» **EXTRAIT CHOISI**
Les annonces de ce 17
décembre 2014 doivent-elles être
considérées comme des surprises ?
La reprise du dialogue entre les deux
pays est historique dans la mesure où
elle met un terme à plus d’un
demi-siècle de relations conflictuelles.
La politique d’hostilité des Etats-Unis
vis-à-vis de Cuba est anachronique car
elle remonte à la Guerre froide.
L’état de siège économique est
également cruel puisqu’il affecte les
catégories les plus vulnérables de la
population. Enfin, les sanctions sont
inefficaces vu que l’objectif d’obtenir
un changement de régime n’a pas été
atteint. Au contraire, elles ont isolé
Washington sur la scène internationale.
Les décisions du côté cubain
sont-elles à ranger dans le cadre des
autres réformes entrées en vigueur
depuis plusieurs années ?
Dès le triomphe de la Révolution
cubaine en janvier 1959, Cuba a toujours
fait part de sa volonté d’entretenir des
relations normales et apaisées avec les
Etats-Unis, à condition qu’elles soient
basées sur la réciprocité, l’égalité
souveraine et la non-ingérence dans les
affaires internes. Il y a toujours eu
une constance à ce sujet de la part de
La Havane.

» **DONNÉES FOURNIES**
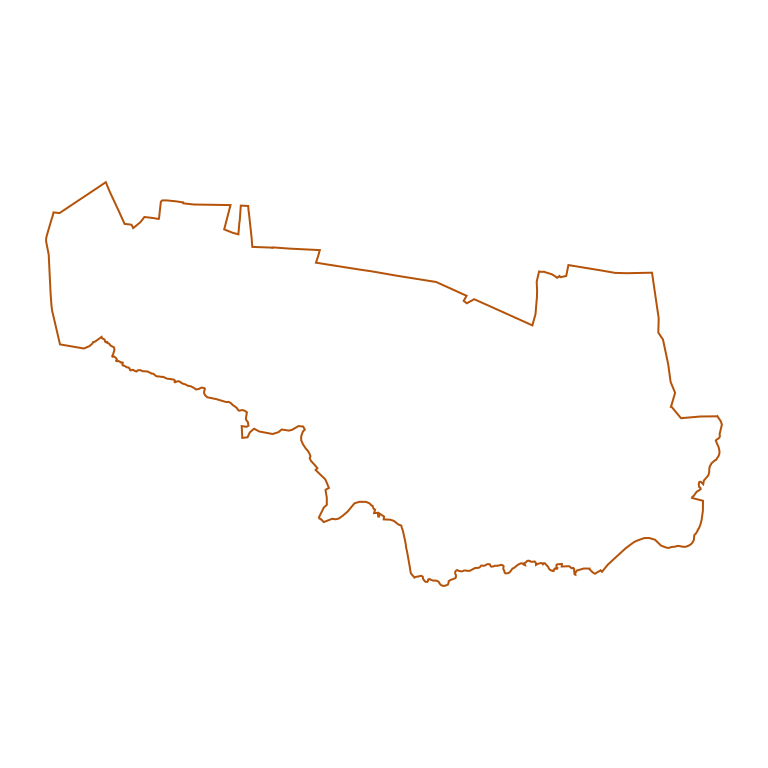 the district of El Salto, Jalisco, Mexico
{"feature_id": "50627088B25488559154572", "entity_name": "El Salto", "entity_type": "district", "adm_level": 2, "iso_a3": "MEX", "parent_name": "Mexico", "parent_adm1": "Jalisco", "projection": "orthographic", "projection_center": [-103.259, 20.539], "detail": "fine", "context": "isolated", "style": "outline", "palette": "amber", "viewbox_px": 768, "rotation_deg": 0, "n_neighbors": 0, "source": "geoboundaries", "source_scale": "gbopen_adm2", "svg_char_len": 6109}
<svg xmlns="http://www.w3.org/2000/svg" viewBox="0 0 768 768"><path d="M717.3,416.1L717.1,416.3L700.4,416.5L681.0,418.2L671.4,406.6L671.0,406.7L675.1,392.8L670.6,381.9L668.2,364.3L663.0,339.6L658.3,332.6L658.7,318.3L652.0,272.7L627.0,273.2L615.2,272.9L600.9,270.4L568.4,265.1L566.2,276.0L560.3,277.2L559.5,276.0L557.2,277.8L553.8,275.4L551.4,274.1L545.4,272.3L544.1,271.7L541.8,271.9L539.1,271.5L536.7,281.6L537.1,290.9L536.9,297.4L535.5,314.1L532.4,325.4L474.2,299.2L466.8,303.3L463.7,300.9L466.6,295.8L436.1,282.0L397.9,275.9L371.5,271.3L359.8,269.6L316.0,262.7L318.1,256.2L319.8,250.1L289.3,248.6L273.1,247.4L273.0,247.8L272.1,247.9L271.9,247.6L252.3,246.9L251.6,237.7L248.8,211.9L248.6,211.5L248.2,206.0L240.8,205.6L239.7,221.2L239.4,222.0L238.4,234.3L232.7,232.8L224.2,229.4L230.5,205.1L193.8,204.5L183.2,203.3L183.1,202.4L175.7,201.3L166.6,200.4L162.3,200.4L161.0,201.5L160.8,202.2L159.0,218.5L158.7,219.0L152.2,217.9L144.4,217.0L140.4,222.2L133.2,228.1L132.3,226.1L131.7,225.1L131.0,224.6L124.6,223.9L119.3,212.2L109.7,191.6L105.8,182.2L59.5,213.1L53.5,212.4L52.5,216.6L52.0,217.8L46.8,235.5L46.1,238.9L46.1,241.3L48.7,254.6L50.6,293.7L51.5,305.6L52.0,310.1L60.0,344.4L83.9,348.5L89.5,346.1L92.1,343.8L92.8,342.9L93.1,342.1L94.9,341.7L101.6,336.9L101.9,338.0L102.3,338.4L104.4,339.4L104.7,339.9L104.9,341.1L105.6,342.2L106.1,342.2L106.8,341.8L107.2,341.9L107.5,343.1L109.1,343.6L110.2,345.1L111.1,345.9L113.8,347.2L114.5,349.4L113.4,353.4L112.2,356.2L112.3,356.6L112.5,356.8L113.7,356.4L114.3,356.6L116.3,358.4L116.9,359.4L116.1,360.7L116.2,360.9L116.7,361.2L118.7,361.1L119.9,361.7L120.6,362.5L121.2,362.5L121.7,362.3L122.8,362.7L122.4,364.9L122.7,365.3L124.5,365.9L127.1,367.4L128.0,367.4L129.0,367.9L129.7,368.6L129.8,369.6L130.2,370.2L130.7,370.4L132.7,369.8L133.8,370.2L134.5,370.8L136.5,371.5L137.8,370.3L138.8,370.2L140.6,370.2L142.5,371.2L147.1,371.4L150.8,373.0L151.2,373.4L151.9,373.7L153.3,373.7L155.9,375.9L156.6,376.2L157.7,376.5L159.1,376.4L161.4,376.9L163.3,376.8L165.6,378.1L167.7,378.8L170.1,379.0L173.7,379.6L174.4,380.0L174.9,380.6L174.6,382.0L174.9,382.3L177.9,381.2L178.9,381.3L180.2,381.9L181.6,383.1L183.8,384.0L185.5,384.4L187.5,385.6L189.1,386.0L190.6,386.2L191.9,386.8L194.4,388.2L196.0,389.5L199.0,388.9L200.9,387.8L201.9,387.6L204.4,388.2L204.9,388.8L204.7,389.8L204.2,391.0L204.0,392.9L205.2,395.4L207.3,397.3L216.3,399.1L225.3,401.8L227.1,402.1L228.6,401.8L231.1,403.3L232.5,404.8L236.7,407.8L238.0,409.9L239.1,410.7L240.4,410.5L241.3,410.2L242.8,410.1L244.7,410.8L246.9,412.3L245.8,419.0L246.8,420.9L247.9,422.1L248.5,425.7L246.5,426.8L241.7,426.1L242.3,437.9L247.5,437.3L249.8,432.4L254.1,428.7L259.3,431.5L272.6,434.0L278.4,432.2L281.7,429.5L289.0,430.6L292.1,429.8L298.4,426.1L303.1,426.5L304.8,429.6L302.9,431.5L301.2,436.2L301.2,440.3L303.0,444.3L305.8,448.6L307.6,450.5L309.1,452.9L310.5,456.2L309.7,458.2L310.9,460.8L315.0,465.3L317.4,468.2L315.6,470.0L324.8,478.9L325.7,480.2L328.9,488.0L326.2,489.4L325.5,490.0L326.8,497.7L326.8,504.9L323.9,507.4L319.0,517.2L319.3,518.4L320.4,518.8L320.3,519.0L321.8,520.0L323.7,522.1L331.3,519.1L332.3,518.8L335.5,519.3L338.7,518.6L342.9,515.6L347.5,511.7L354.5,503.3L359.4,501.8L366.1,501.9L369.6,503.4L371.4,505.5L372.5,505.7L373.6,508.8L375.1,509.6L374.1,513.1L378.0,512.8L378.2,516.5L379.1,516.5L379.2,513.4L384.0,516.5L383.7,519.4L390.2,519.7L393.7,520.8L398.3,524.4L399.7,525.1L400.7,525.2L401.4,525.9L401.7,527.4L402.9,530.8L405.0,540.3L405.9,545.2L406.0,547.0L407.1,551.9L409.8,567.0L410.5,571.7L411.0,573.5L412.7,575.6L414.1,576.9L414.4,577.6L416.4,576.7L418.1,576.6L419.4,576.1L421.1,575.9L422.3,576.3L422.9,577.0L422.9,578.2L423.2,579.1L425.1,581.5L426.0,581.9L427.3,581.9L428.0,580.9L428.1,579.7L428.8,579.1L429.8,579.1L431.0,579.9L433.1,580.6L436.1,580.6L437.4,581.0L438.8,582.0L439.7,583.7L441.4,585.3L442.8,585.8L444.9,585.8L447.8,584.7L448.5,583.1L448.7,581.1L451.0,579.8L455.3,578.2L455.9,577.3L455.9,575.3L455.1,573.1L455.2,572.0L455.7,571.0L457.1,570.0L458.5,570.8L460.8,571.3L462.1,571.4L463.9,570.6L465.3,570.4L466.4,570.7L468.6,570.9L469.8,570.8L475.1,568.0L478.0,567.9L479.6,567.4L481.1,565.7L482.1,565.5L483.5,565.8L484.9,565.6L486.7,564.4L487.8,564.1L489.8,564.3L490.8,566.3L491.7,566.7L493.7,566.3L494.5,565.9L495.6,565.7L497.5,565.8L501.5,564.8L502.0,565.0L502.7,565.3L503.6,566.2L503.3,568.8L503.5,569.5L504.3,570.8L504.7,572.8L505.4,573.3L506.8,573.3L508.2,573.1L509.4,572.5L510.1,571.8L512.5,568.5L513.9,568.0L517.7,564.9L520.7,563.4L521.8,563.3L522.8,563.7L523.5,564.5L525.0,565.1L524.4,563.1L526.0,562.3L527.2,560.9L528.5,560.7L529.3,560.8L529.7,561.2L530.2,561.1L531.1,561.8L532.1,561.8L534.7,561.5L536.0,563.1L536.0,564.9L537.9,563.8L540.9,563.0L542.2,563.3L542.9,564.3L544.0,563.1L544.7,563.2L548.1,566.8L549.2,569.1L550.8,570.3L552.5,570.9L552.5,570.6L553.7,570.8L553.8,570.0L554.7,568.6L556.8,568.9L557.5,568.0L556.3,567.0L556.6,564.7L557.7,564.3L561.9,564.0L561.7,566.5L569.2,566.2L571.7,568.3L573.3,567.9L574.0,568.8L574.5,574.3L575.4,574.7L575.3,573.0L576.7,570.6L583.8,568.5L589.5,568.6L589.4,569.1L591.5,571.2L592.8,572.4L594.3,573.5L594.9,573.7L595.6,573.5L596.2,572.9L599.9,570.9L600.6,570.3L602.0,571.8L607.7,564.8L614.8,558.2L625.5,548.4L632.7,543.0L635.5,541.3L638.8,540.0L644.2,538.1L649.1,538.0L655.0,539.7L660.9,545.5L665.4,547.3L667.8,547.9L669.1,547.9L671.4,547.0L673.0,546.9L676.3,546.4L677.0,546.0L678.4,545.9L683.2,546.8L685.5,546.8L688.4,545.8L690.9,544.3L692.2,542.9L693.6,540.6L693.9,539.5L694.3,535.1L694.7,534.6L695.3,534.3L697.4,531.2L697.8,529.7L698.0,529.7L699.1,527.9L700.4,524.6L701.6,519.9L702.9,510.7L703.0,500.8L692.1,498.0L692.3,496.9L693.7,495.9L696.6,491.8L700.6,489.3L700.6,488.2L699.2,487.0L698.8,484.9L698.8,483.8L699.3,482.0L700.2,481.7L701.0,482.0L703.2,484.2L703.9,480.5L708.3,475.4L709.2,472.3L709.3,468.2L709.8,467.1L709.8,466.2L710.2,465.5L711.0,464.6L711.3,463.5L714.9,460.3L715.7,460.2L716.5,459.3L716.8,458.5L718.3,456.5L719.0,454.8L719.5,452.9L719.3,450.1L718.7,447.4L716.8,443.1L715.8,440.4L717.1,439.3L718.5,438.5L719.7,437.0L719.9,435.7L719.6,434.2L721.9,424.5L720.7,421.1L717.3,416.1Z" fill="none" stroke="#b45309" stroke-width="2"/></svg>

» **CONSIGNES**
A. Recopiez tout ce qui va de « Les annonces de » jusqu'à « de relations conflictuelles. » dans l'extrait sur les relations entre Cuba et les États-Unis.
B. Rédigez la suite du texte sur les relations entre Cuba et les États-Unis à partir de sa dernière phrase.

» **CORRIGÉ**
A.
Les annonces de ce 17
décembre 2014 doivent-elles être
considérées comme des surprises ?
La reprise du dialogue entre les deux
pays est historique dans la mesure où
elle met un terme à plus d’un
demi-siècle de relations conflictuelles.

B.
Il convient de rappeler que
l’hostilité est unilatérale. Ce sont les
Etats-Unis qui ont rompu les relations
avec Cuba en janvier 1961 et qui n’ont
eu de cesse d’adapter leur rhétorique
diplomatique pour justifier le maintien
de cet état de siège. Au départ,
Washington a tenté d'expliquer sa
politique agressive à l’égard de La
Havane officiellement en raison du
processus de nationalisations et
expropriations qui affectait ses
intérêts. Puis ensuite, on a mis en
cause l’alliance avec l’Union
soviétique.
Dans les années 1970-1980, ce fut la
solidarité cubaine avec les mouvements
révolutionnaires et indépendantistes
d’Amérique latine, d’Afrique et d’Asie
qui fut mise à l’index.
Après la chute du mur de Berlin et la
disparition de l’URSS, les Etats-Unis,
au lieu de normaliser les relations avec
La Havane, ont au contraire procédé à
une recrudescence des sanctions
économiques, brandissant cette fois
l’argument de la présence de Fidel
Castro et de Raúl Castro au pouvoir.
Cuba a toujours dit qu'il
était prêt à discuter avec les
Etats-Unis sur la base du respect
mutuel. Mais comment expliquer le
changement de position des Etats-Unis?
Le président Barack Obama a fait un
constat lucide à propos de la politique
actuelle des Etats-Unis vis-à-vis de
Cuba. Washington a échoué sur toute la
ligne car Cuba n’a pas renoncé à son
projet de société et consolide son
processus socialiste en le rendant plus
efficace et en l’adaptant aux nouvelles
réalités. Washington est isolé à tous
les niveaux sur la question cubaine.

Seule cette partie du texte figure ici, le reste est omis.